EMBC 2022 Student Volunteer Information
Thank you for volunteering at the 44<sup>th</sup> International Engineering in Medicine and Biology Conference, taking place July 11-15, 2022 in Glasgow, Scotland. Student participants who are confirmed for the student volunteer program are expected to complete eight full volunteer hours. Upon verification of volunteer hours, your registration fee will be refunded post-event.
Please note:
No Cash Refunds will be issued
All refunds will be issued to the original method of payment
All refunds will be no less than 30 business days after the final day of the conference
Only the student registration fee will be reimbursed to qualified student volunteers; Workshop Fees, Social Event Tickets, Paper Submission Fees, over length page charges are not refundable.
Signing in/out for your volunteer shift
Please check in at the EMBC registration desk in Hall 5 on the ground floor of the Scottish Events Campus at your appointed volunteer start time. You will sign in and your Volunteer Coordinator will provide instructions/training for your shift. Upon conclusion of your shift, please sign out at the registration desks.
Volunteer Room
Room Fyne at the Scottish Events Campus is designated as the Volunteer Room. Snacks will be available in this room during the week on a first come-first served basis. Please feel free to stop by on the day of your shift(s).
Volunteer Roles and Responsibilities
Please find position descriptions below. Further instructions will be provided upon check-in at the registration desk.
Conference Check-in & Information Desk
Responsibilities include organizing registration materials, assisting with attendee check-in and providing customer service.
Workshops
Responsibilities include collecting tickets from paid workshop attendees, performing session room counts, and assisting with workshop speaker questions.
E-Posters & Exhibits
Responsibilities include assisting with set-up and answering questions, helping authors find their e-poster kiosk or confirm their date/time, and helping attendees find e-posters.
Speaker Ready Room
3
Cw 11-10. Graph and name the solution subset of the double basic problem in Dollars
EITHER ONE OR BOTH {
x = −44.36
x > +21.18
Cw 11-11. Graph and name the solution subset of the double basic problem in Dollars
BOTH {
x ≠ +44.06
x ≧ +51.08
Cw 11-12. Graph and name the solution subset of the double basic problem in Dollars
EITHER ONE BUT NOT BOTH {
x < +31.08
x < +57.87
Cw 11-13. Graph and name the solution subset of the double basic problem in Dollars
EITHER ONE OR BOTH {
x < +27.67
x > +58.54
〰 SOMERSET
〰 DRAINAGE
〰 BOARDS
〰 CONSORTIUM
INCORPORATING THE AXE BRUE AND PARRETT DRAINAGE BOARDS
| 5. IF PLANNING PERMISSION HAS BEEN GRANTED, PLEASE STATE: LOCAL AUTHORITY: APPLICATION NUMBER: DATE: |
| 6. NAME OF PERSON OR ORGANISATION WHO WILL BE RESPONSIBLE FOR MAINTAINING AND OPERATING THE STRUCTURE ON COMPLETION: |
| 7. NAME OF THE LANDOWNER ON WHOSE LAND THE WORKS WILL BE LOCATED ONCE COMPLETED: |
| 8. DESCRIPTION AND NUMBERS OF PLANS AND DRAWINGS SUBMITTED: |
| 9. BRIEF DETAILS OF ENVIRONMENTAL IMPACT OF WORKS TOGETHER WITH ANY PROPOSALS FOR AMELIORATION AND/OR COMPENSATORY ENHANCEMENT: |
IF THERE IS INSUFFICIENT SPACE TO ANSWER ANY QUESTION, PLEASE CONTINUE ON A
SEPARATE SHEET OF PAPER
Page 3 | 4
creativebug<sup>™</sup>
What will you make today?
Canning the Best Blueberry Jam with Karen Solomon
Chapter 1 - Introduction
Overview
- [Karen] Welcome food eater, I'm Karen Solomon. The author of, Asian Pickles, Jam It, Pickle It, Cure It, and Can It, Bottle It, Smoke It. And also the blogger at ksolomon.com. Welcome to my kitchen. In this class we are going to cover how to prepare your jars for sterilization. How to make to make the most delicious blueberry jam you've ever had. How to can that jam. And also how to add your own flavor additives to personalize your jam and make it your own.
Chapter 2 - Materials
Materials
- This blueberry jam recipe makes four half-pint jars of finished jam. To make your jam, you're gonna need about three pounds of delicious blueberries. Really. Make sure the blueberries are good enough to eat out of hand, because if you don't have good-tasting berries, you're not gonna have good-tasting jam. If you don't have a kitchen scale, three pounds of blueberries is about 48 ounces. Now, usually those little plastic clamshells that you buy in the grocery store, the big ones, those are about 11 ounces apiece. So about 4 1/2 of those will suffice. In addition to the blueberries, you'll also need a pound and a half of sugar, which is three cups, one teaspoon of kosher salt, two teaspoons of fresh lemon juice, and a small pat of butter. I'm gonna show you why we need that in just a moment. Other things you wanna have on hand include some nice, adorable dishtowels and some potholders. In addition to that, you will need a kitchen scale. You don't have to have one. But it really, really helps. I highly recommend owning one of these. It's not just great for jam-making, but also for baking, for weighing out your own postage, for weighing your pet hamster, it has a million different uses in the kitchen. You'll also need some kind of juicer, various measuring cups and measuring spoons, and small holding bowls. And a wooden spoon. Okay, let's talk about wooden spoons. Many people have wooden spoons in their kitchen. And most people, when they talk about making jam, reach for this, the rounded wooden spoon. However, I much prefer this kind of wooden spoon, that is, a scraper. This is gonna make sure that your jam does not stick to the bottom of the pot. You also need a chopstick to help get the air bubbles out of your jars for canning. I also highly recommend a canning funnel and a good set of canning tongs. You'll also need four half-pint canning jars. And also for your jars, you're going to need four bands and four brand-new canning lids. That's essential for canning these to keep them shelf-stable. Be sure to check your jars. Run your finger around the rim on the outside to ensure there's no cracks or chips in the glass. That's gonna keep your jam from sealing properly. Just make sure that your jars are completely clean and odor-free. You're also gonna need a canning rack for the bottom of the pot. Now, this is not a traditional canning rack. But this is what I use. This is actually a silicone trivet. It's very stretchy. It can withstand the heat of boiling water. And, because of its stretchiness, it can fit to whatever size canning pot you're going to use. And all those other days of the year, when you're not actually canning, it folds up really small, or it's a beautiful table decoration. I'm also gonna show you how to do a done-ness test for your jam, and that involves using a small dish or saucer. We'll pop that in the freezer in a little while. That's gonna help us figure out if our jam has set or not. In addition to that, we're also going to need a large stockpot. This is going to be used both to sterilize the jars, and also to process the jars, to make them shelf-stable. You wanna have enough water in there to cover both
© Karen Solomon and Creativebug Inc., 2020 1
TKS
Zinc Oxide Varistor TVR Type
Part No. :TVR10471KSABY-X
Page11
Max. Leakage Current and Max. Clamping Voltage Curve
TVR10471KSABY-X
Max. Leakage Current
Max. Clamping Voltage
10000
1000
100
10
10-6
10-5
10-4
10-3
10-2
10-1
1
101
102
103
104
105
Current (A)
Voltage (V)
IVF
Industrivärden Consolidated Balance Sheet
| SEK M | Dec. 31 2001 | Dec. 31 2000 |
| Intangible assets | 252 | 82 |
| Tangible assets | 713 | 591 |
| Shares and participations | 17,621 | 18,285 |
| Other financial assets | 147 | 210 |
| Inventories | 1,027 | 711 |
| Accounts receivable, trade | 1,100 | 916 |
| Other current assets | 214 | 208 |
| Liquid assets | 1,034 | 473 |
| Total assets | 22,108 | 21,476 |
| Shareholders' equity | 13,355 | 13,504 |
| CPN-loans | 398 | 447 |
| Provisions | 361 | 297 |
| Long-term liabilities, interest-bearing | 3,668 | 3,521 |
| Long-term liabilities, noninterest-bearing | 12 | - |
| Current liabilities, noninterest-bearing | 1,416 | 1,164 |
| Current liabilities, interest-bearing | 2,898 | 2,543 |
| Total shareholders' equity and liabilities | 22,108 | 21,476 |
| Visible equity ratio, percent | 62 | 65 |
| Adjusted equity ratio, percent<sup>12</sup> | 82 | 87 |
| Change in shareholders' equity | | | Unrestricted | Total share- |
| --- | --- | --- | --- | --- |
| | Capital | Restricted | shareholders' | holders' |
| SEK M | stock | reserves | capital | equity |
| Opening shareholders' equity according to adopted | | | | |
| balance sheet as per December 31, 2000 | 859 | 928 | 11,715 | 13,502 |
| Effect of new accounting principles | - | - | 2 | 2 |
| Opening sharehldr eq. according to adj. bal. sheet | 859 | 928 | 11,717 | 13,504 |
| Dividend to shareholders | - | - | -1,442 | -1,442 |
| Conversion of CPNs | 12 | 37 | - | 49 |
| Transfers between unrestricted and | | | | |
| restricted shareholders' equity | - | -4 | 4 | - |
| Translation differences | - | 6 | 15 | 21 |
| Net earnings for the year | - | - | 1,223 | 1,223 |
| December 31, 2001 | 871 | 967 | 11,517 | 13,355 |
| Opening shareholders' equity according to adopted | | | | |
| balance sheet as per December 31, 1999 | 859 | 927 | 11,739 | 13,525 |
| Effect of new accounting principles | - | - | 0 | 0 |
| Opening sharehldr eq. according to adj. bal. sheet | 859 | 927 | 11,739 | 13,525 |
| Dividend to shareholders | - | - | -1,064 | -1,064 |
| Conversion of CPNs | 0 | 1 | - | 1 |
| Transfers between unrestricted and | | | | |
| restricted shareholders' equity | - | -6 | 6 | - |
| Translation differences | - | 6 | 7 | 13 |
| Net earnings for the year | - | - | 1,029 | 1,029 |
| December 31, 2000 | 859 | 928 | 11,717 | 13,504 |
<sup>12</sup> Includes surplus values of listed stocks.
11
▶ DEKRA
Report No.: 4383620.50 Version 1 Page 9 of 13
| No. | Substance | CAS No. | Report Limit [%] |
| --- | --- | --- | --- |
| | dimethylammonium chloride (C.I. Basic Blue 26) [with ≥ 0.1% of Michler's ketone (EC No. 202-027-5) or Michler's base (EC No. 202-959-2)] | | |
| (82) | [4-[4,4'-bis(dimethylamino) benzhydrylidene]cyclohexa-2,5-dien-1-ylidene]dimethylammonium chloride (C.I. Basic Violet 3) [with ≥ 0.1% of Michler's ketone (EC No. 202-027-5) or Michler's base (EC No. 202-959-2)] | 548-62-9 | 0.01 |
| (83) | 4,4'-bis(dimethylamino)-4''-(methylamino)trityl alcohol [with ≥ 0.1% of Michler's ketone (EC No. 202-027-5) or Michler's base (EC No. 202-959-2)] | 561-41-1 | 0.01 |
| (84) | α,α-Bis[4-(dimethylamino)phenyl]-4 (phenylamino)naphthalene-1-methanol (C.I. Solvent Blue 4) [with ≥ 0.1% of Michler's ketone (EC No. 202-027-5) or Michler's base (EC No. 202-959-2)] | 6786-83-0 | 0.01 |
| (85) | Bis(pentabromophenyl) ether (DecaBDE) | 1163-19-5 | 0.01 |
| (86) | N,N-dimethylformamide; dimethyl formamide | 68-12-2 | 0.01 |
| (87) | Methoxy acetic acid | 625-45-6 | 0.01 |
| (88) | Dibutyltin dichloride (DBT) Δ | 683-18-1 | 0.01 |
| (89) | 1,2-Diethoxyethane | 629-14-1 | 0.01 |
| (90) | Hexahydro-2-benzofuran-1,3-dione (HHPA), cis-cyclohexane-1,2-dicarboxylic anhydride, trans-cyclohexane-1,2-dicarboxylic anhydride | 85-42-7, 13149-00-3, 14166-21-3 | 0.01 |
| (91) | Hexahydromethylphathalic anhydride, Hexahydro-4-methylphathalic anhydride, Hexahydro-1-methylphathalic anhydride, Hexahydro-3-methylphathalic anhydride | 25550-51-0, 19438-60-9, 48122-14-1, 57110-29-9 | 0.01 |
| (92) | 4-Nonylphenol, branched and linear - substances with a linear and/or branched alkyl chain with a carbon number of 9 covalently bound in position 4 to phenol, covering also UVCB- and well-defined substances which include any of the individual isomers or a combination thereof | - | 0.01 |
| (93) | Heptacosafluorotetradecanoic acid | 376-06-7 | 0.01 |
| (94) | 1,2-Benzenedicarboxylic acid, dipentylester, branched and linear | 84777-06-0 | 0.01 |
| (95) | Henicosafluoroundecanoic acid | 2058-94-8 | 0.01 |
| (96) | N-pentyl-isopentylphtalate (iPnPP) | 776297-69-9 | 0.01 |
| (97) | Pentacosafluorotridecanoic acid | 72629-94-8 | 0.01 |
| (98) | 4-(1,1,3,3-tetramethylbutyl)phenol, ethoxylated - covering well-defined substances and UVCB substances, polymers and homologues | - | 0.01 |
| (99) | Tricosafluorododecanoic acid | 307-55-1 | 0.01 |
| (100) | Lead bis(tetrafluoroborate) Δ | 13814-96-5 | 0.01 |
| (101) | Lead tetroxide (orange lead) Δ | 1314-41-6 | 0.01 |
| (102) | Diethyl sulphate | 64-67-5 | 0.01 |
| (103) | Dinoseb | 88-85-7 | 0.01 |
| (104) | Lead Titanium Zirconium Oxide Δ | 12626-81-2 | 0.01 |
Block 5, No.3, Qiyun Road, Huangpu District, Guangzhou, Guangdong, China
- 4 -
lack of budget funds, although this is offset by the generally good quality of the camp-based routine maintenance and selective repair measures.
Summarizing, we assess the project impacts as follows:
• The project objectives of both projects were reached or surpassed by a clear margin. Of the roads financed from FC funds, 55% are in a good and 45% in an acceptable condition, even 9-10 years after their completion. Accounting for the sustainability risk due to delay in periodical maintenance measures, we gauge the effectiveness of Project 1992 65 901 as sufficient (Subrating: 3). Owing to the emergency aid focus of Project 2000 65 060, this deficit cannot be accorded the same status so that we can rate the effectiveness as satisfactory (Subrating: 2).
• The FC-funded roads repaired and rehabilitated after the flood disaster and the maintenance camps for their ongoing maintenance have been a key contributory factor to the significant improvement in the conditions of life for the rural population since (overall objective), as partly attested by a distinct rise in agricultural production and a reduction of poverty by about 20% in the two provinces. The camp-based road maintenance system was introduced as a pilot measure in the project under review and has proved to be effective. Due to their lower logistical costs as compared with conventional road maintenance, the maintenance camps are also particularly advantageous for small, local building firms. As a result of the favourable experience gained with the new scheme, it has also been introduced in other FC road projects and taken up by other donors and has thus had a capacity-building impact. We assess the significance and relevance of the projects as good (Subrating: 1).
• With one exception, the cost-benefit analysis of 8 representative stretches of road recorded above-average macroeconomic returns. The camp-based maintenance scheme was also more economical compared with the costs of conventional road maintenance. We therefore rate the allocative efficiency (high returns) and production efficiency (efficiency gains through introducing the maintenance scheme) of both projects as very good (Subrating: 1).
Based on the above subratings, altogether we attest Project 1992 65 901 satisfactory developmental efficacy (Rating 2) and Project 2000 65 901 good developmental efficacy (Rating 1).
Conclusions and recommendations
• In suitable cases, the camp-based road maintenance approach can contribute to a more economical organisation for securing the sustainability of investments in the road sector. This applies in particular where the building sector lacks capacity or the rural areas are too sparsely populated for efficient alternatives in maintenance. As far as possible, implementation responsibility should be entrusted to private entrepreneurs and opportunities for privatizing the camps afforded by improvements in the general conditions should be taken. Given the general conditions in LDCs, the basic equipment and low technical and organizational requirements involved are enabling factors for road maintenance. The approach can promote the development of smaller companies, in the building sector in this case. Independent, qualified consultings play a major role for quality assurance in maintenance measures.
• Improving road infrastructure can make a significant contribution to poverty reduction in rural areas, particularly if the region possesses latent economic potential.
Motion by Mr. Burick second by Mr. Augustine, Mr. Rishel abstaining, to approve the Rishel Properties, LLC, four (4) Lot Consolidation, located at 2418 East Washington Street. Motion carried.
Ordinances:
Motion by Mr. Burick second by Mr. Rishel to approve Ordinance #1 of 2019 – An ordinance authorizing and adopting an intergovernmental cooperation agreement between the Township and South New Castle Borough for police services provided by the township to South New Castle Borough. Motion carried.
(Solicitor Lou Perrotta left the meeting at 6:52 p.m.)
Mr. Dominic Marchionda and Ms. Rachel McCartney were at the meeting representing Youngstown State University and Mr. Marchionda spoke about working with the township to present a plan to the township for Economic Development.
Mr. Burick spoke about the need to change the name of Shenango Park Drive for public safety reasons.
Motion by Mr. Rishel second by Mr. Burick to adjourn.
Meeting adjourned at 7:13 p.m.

════════════════

### Problem statement
Please copy only the lines between the first line of the entries and the line with "E-Posters & Exhibits", keeping those two end lines as well, exactly as written.

### Solution for this problem
EMBC 2022 Student Volunteer Information
Thank you for volunteering at the 44<sup>th</sup> International Engineering in Medicine and Biology Conference, taking place July 11-15, 2022 in Glasgow, Scotland. Student participants who are confirmed for the student volunteer program are expected to complete eight full volunteer hours. Upon verification of volunteer hours, your registration fee will be refunded post-event.
Please note:
No Cash Refunds will be issued
All refunds will be issued to the original method of payment
All refunds will be no less than 30 business days after the final day of the conference
Only the student registration fee will be reimbursed to qualified student volunteers; Workshop Fees, Social Event Tickets, Paper Submission Fees, over length page charges are not refundable.
Signing in/out for your volunteer shift
Please check in at the EMBC registration desk in Hall 5 on the ground floor of the Scottish Events Campus at your appointed volunteer start time. You will sign in and your Volunteer Coordinator will provide instructions/training for your shift. Upon conclusion of your shift, please sign out at the registration desks.
Volunteer Room
Room Fyne at the Scottish Events Campus is designated as the Volunteer Room. Snacks will be available in this room during the week on a first come-first served basis. Please feel free to stop by on the day of your shift(s).
Volunteer Roles and Responsibilities
Please find position descriptions below. Further instructions will be provided upon check-in at the registration desk.
Conference Check-in & Information Desk
Responsibilities include organizing registration materials, assisting with attendee check-in and providing customer service.
Workshops
Responsibilities include collecting tickets from paid workshop attendees, performing session room counts, and assisting with workshop speaker questions.
E-Posters & Exhibits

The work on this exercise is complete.